Serenade, Schubert, cordas vibram delicadas, machucam. A brisa leva Ana para a margem, à carne.
Insetos pululam na escuridão, quebram encantos. Ana, um resto de papel e tinta no álbum de fotos.
III
O santo padre, na roupa suntuosa, encarou a menina e disse: corpo de Cristo!
Amém, ela respondeu, e abriu a boca, colocou a língua para fora, com força e determinação.
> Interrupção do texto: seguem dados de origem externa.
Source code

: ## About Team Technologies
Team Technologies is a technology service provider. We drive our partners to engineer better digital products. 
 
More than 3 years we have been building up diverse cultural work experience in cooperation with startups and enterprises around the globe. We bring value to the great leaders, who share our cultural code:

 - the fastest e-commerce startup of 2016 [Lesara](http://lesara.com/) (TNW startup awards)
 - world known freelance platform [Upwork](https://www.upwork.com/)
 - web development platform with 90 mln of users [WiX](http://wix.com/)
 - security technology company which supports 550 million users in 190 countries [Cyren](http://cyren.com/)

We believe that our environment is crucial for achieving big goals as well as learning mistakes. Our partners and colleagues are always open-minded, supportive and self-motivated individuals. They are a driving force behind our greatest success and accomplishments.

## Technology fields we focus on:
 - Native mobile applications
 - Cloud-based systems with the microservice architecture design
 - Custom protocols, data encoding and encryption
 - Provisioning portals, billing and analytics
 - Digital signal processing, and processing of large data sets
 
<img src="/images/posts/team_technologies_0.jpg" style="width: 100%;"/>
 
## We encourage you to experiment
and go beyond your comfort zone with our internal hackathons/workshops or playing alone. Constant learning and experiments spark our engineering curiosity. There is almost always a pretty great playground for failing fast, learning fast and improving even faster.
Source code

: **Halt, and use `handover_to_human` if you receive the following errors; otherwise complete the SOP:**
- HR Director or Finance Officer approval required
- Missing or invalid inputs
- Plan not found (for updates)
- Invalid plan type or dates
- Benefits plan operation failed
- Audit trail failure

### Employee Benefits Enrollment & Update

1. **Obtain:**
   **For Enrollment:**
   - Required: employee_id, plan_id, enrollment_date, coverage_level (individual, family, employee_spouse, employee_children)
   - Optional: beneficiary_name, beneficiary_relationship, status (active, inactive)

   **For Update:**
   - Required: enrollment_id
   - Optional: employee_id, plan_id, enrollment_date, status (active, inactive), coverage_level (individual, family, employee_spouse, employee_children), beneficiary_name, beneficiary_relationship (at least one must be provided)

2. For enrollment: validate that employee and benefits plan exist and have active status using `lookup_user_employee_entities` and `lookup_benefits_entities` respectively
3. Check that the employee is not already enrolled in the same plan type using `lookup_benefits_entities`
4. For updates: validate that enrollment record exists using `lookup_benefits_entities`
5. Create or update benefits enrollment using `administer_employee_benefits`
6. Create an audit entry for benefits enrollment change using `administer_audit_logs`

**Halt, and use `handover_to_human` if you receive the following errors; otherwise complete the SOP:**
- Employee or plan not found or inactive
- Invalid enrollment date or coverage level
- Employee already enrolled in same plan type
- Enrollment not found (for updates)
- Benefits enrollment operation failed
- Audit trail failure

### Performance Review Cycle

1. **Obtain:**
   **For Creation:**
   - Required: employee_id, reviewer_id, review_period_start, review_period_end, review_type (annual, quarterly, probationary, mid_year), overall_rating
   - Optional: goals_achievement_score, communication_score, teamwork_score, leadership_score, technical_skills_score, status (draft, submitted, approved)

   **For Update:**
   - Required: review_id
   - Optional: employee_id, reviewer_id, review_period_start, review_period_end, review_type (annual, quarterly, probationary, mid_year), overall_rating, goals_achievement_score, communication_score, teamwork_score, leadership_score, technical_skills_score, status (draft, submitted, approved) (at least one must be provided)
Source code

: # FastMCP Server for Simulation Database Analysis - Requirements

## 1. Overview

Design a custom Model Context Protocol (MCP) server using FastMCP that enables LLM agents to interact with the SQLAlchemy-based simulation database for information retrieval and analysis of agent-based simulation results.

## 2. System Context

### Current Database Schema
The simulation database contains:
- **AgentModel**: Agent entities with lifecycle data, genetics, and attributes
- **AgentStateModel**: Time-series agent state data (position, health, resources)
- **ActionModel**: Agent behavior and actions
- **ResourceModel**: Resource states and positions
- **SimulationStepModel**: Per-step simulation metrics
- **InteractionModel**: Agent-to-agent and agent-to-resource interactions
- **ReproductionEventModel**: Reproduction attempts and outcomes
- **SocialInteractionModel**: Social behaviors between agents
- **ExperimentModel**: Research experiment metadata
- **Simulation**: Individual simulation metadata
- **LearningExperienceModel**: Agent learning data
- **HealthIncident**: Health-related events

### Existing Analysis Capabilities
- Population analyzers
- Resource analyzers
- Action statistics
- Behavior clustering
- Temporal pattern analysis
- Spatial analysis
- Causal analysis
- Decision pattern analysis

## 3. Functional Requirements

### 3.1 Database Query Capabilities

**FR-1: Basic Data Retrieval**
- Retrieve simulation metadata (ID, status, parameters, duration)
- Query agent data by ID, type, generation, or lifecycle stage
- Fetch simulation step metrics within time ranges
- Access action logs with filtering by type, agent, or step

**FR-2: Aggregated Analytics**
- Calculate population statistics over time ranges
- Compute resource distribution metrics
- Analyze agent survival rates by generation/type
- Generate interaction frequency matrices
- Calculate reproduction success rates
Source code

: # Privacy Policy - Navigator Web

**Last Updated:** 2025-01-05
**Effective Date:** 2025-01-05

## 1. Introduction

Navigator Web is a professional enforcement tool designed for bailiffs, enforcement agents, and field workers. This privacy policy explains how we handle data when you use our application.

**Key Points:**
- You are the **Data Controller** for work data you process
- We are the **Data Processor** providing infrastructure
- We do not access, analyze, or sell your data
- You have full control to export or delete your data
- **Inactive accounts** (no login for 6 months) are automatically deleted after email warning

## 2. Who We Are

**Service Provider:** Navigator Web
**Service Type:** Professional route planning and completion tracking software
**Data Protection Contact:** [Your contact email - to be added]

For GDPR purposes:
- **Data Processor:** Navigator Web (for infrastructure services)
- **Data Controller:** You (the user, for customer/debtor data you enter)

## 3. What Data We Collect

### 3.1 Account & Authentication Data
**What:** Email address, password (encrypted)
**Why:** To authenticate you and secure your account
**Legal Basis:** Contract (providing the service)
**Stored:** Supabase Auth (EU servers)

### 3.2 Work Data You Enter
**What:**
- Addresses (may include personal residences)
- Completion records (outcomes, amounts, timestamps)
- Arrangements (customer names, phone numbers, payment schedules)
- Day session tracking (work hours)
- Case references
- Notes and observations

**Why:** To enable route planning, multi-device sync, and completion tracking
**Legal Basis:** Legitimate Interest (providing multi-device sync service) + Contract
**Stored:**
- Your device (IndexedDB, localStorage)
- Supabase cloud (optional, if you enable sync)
Repetiu a cena durante anos, até desacreditar de cristãos e cair na tentação de orgasmos.
IV
O vestido criou Ana. Ela tinha dez anos e temia a força do pensamento que lhe embaralhava o olhar. A comunhão a salvou do inferno.
O tempo devastou crenças, imagens, ideias, passados e futuros. O vestido caiu em mãos mendigas, encardiu-se até o nada.
Ana não se liberta do retrato que a glorifica.
Gozo
Cansaço bateu, mas ela continuou a escrever. Palavras desconexas refletiam o estado de espírito combalido. Queria uma religião. Não encontrou. A falta de um templo para exortar Deus a desgastava, mas nçao podia forjar fé.
Pegou um livro de poemas, um de contos, outro de filosofia, um de autoajuda, encheu o criado-mudo de possibilidades. Deitou-se no chão, sentiu fervilhar a pele, os pelos eriçarem e, entre as pernas, o toque da língua do homem que a desprezava.
Acariciou-se, gesto repetitivo, sombio. A fervura da peleaumentou. Abriu a gaveta do criado-mudo, puxou o vibrador, ligou-o, a luzinha no escuro do quarto vandalizava o amor. Fechou os olhos, caiu numa ribanceira de lembranças eróticas.
O corpo, um espasmo que à alma desertava.